There is an important honesty in all of this. We cannot heal what we don’t acknowledge, and we cannot grow if we stay too comfortable. And if we bring Christ into this conversation, it’s important to recognize the power that Christ has to transform us. We gather around this table in all of our sometimes cranky glory. We bring whatever judgments and divisions we walk around with, often holding tightly to them. When we share the Eucharist together, the same God who loved both the Israelites and the Ninevites welcomes us all to the same table. It’s a place where are hearts can be transformed and our divisions healed. We learn to see God’s gracious concern for all, for people we think are on the right or wrong side of things. That grace should make us uncomfortable at times, because it makes demands on our occasionally hard hearts just like it did on Jonah’s. And like faithful and problematic Jonah, when all is said and done, we wouldn’t really have it any other way, would we?
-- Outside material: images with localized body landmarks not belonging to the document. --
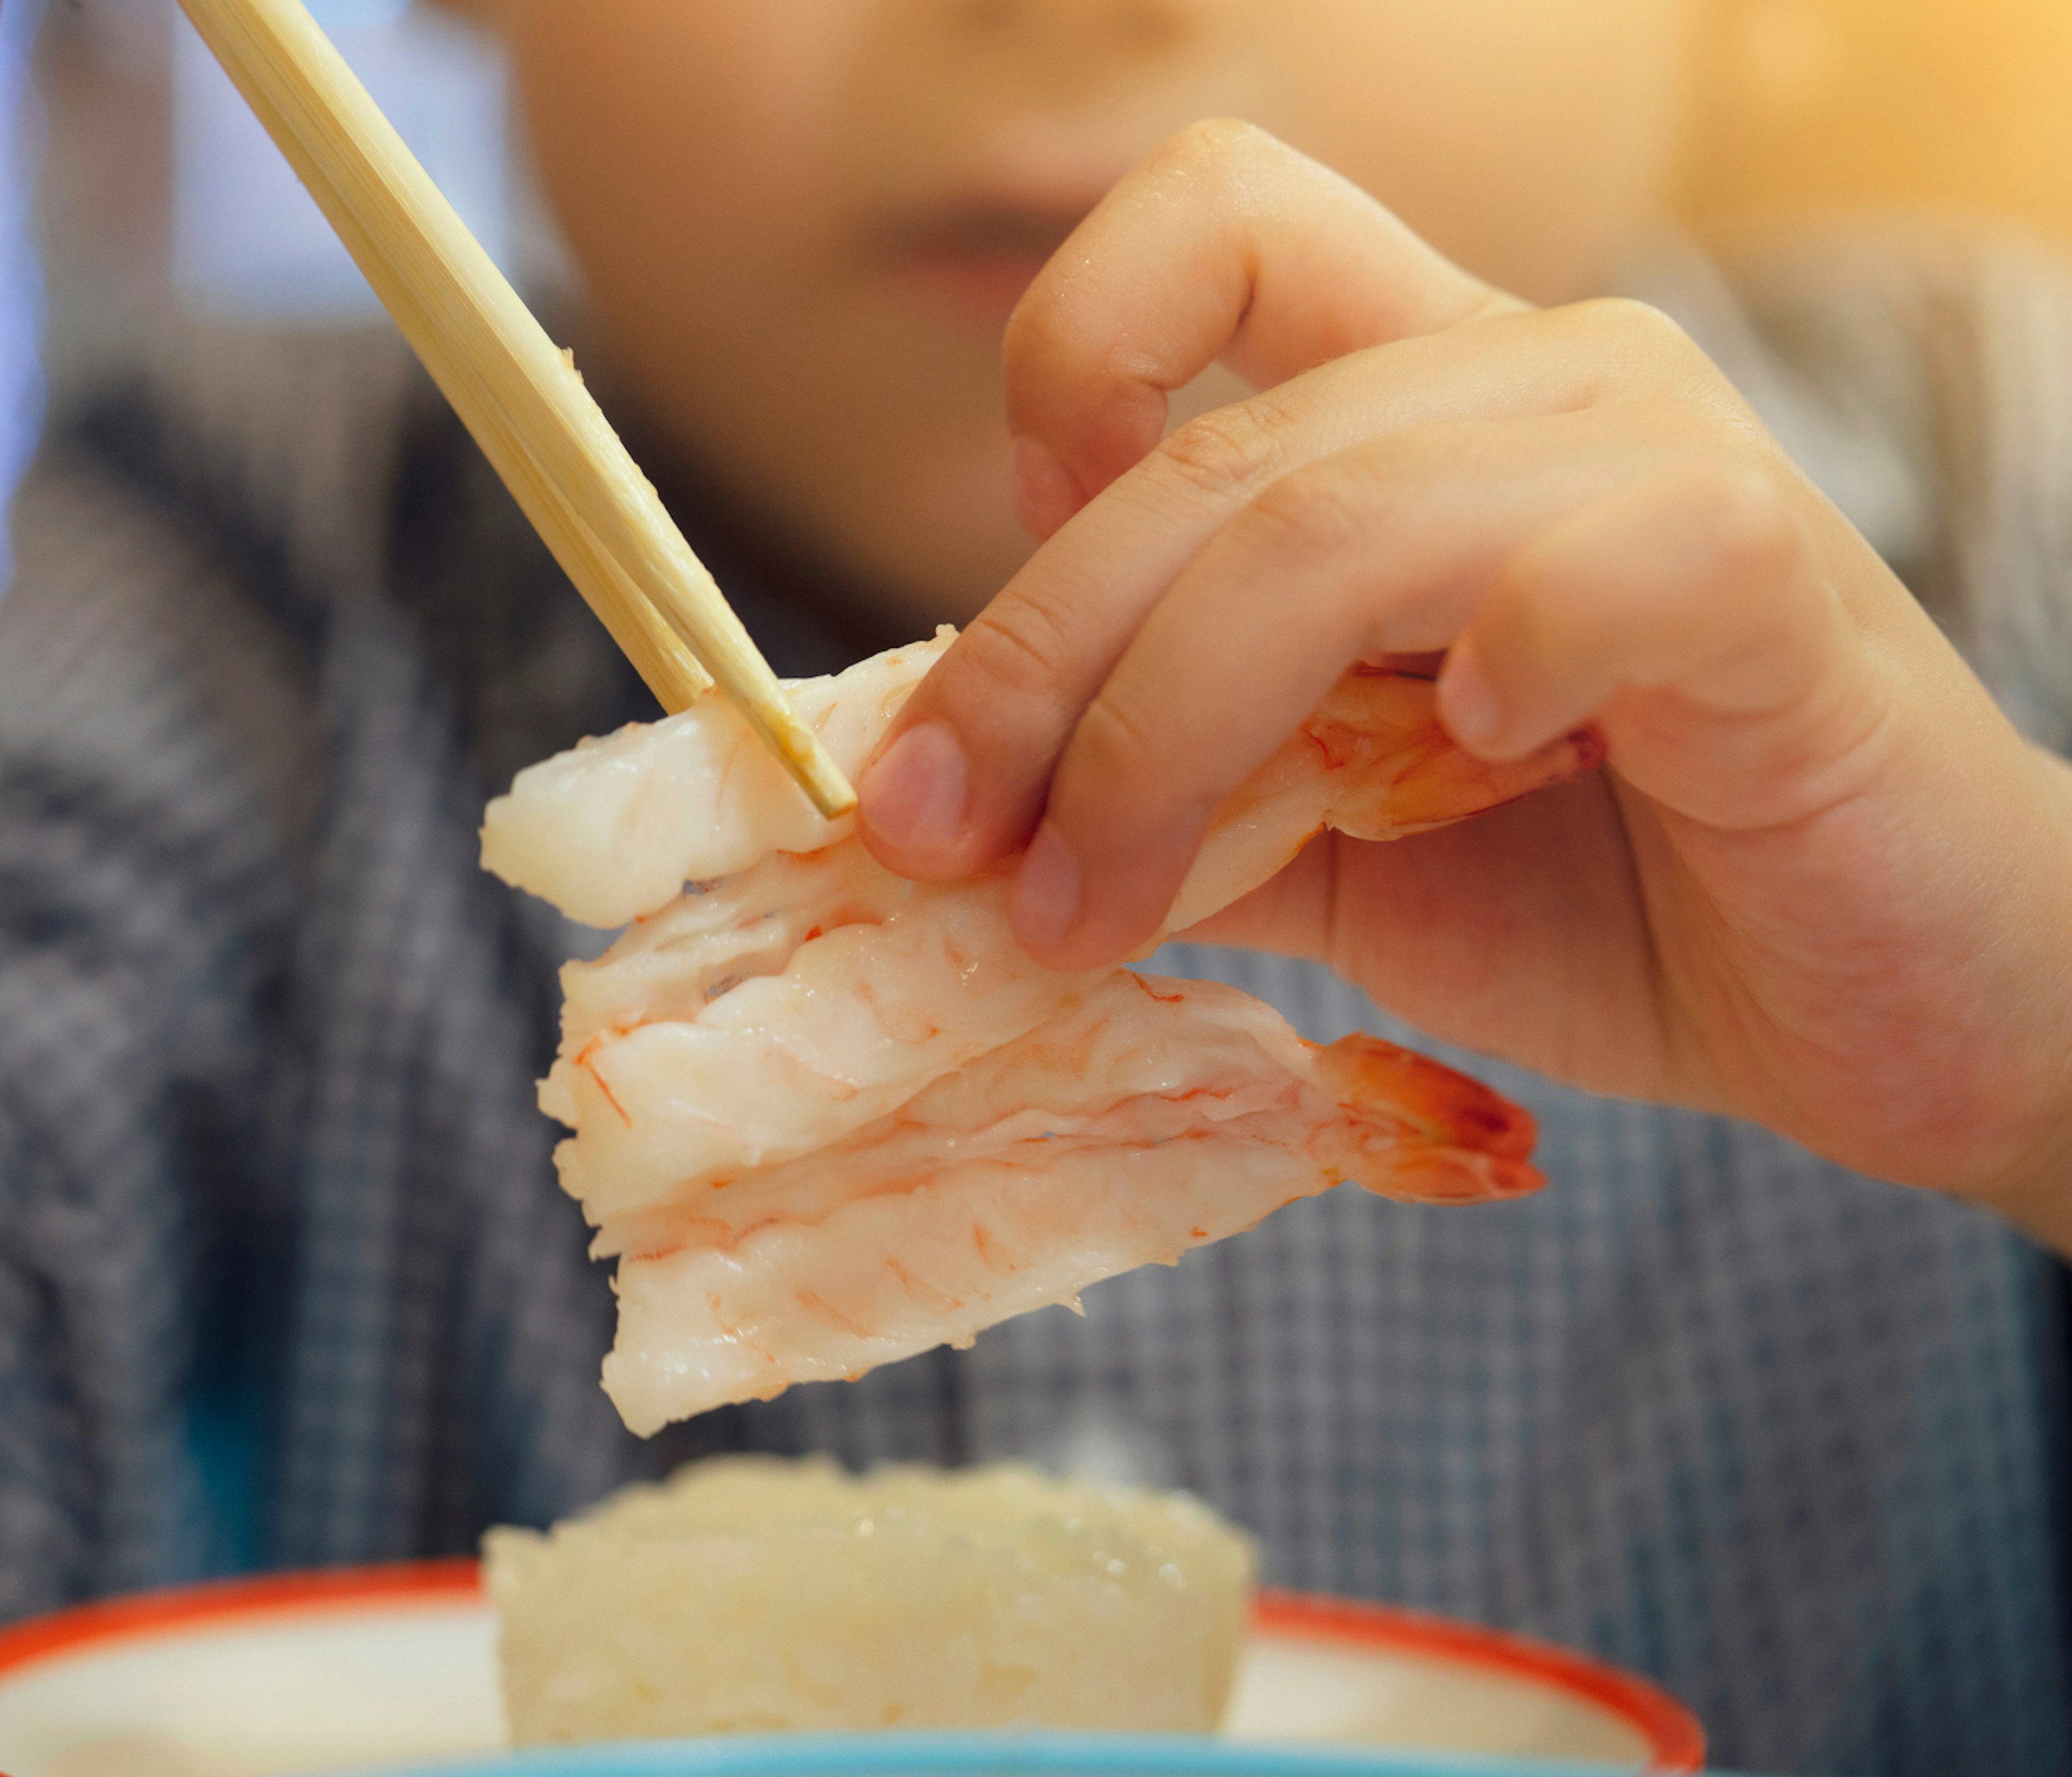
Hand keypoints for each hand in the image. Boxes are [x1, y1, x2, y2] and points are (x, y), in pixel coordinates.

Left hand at [858, 121, 2071, 1235]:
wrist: (1881, 1011)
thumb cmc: (1611, 905)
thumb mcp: (1332, 852)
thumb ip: (1176, 795)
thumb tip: (955, 808)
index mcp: (1422, 408)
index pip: (1219, 222)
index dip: (1074, 358)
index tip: (1015, 564)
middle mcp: (1534, 382)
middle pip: (1211, 454)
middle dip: (1032, 671)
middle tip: (946, 852)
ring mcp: (1661, 458)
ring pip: (1334, 522)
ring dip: (1169, 737)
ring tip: (1104, 907)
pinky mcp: (1774, 576)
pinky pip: (1601, 561)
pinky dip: (1499, 665)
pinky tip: (1476, 768)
This particular biblical witness has prophetic power to counter the large scale conflicts in our world. It also has the power to speak to the micro-aggressions of our hearts that large go unspoken and unnoticed. The good news is meant to heal on small scales and large, on Jonah and on Ninevah. So if you do ever find yourself feeling cranky or self-righteous like Jonah, that’s probably a good sign that God is trying to break through with a reminder of how grace actually works. “Should I not be concerned about Ninevah?” God once asked. Grace is always bigger than we are. And we wouldn’t have it any other way.